BRINGING the club together from a facilities point of view remains one of Melbourne’s key focuses for the future, according to chief executive Cameron Schwab.

Although Schwab said last year’s relocation for the football department to AAMI Park had been significant, he was adamant that having the entire club in the one location was ideal. This is why the club is still continuing to look at the Docklands precinct.

“One of the challenges our club still faces is that we’re [not] all under the one roof,” Schwab said at Thursday night’s annual general meeting.

“We’re in a much better place than we’ve ever been before, but our club does suffer from the fact that we’re still on two sites.

“While our players are based at AAMI Park, it’s not possible to have our whole club at the one place. We’re very much trying to focus on a one club notion, which is everyone across the organisation.”

Schwab said that the concept of the club being housed in a community also had strong appeal.

“The second one is to try and create a physical presence within a community and Docklands provides that. Hopefully, as part of that, it’d give ourselves another asset by which we hopefully generate revenue from on a long-term basis.

“The proposal that’s been put forward - and it’s very early days - is that it fundamentally provides those things. If it doesn’t, then there is no point going forward.”

Schwab said the club would need to remain close to its spiritual home, which will always be the MCG.

“If there are 10 steps in it, we’re probably step one or two [into the Docklands proposal],” he said.

“We get a bit excited by it from time to time, but we’re very pragmatic, and in the meantime we’ve got a 21-year lease at AAMI Park - this has options every five years, which are our options.

“If something comes up which is statistically a much better option for us, then we need to pass a lot of tests for that to be that.
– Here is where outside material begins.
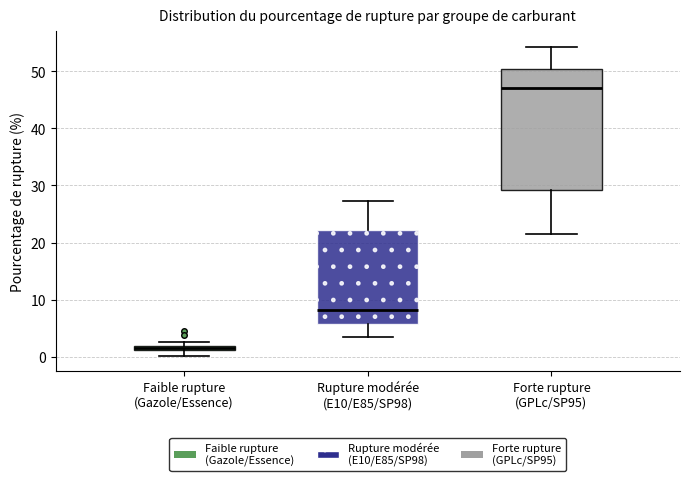

Comparing the boxes themselves (not the whiskers), which one is the tallest?

Forte rupture (GPLc/SP95)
Then we’d have the capacity to look at it.”

But Schwab stressed that AAMI Park was a first-class facility the club was relishing.

“The deal we’ve got at AAMI Park is a great fall back - we’ve got 21 years there … but if there is something seriously better for us and it still allows us to do what we do in Casey, then we can seriously look at it and assess it at that time,” he said.

“That’ll play itself out, having more and more information coming from that.”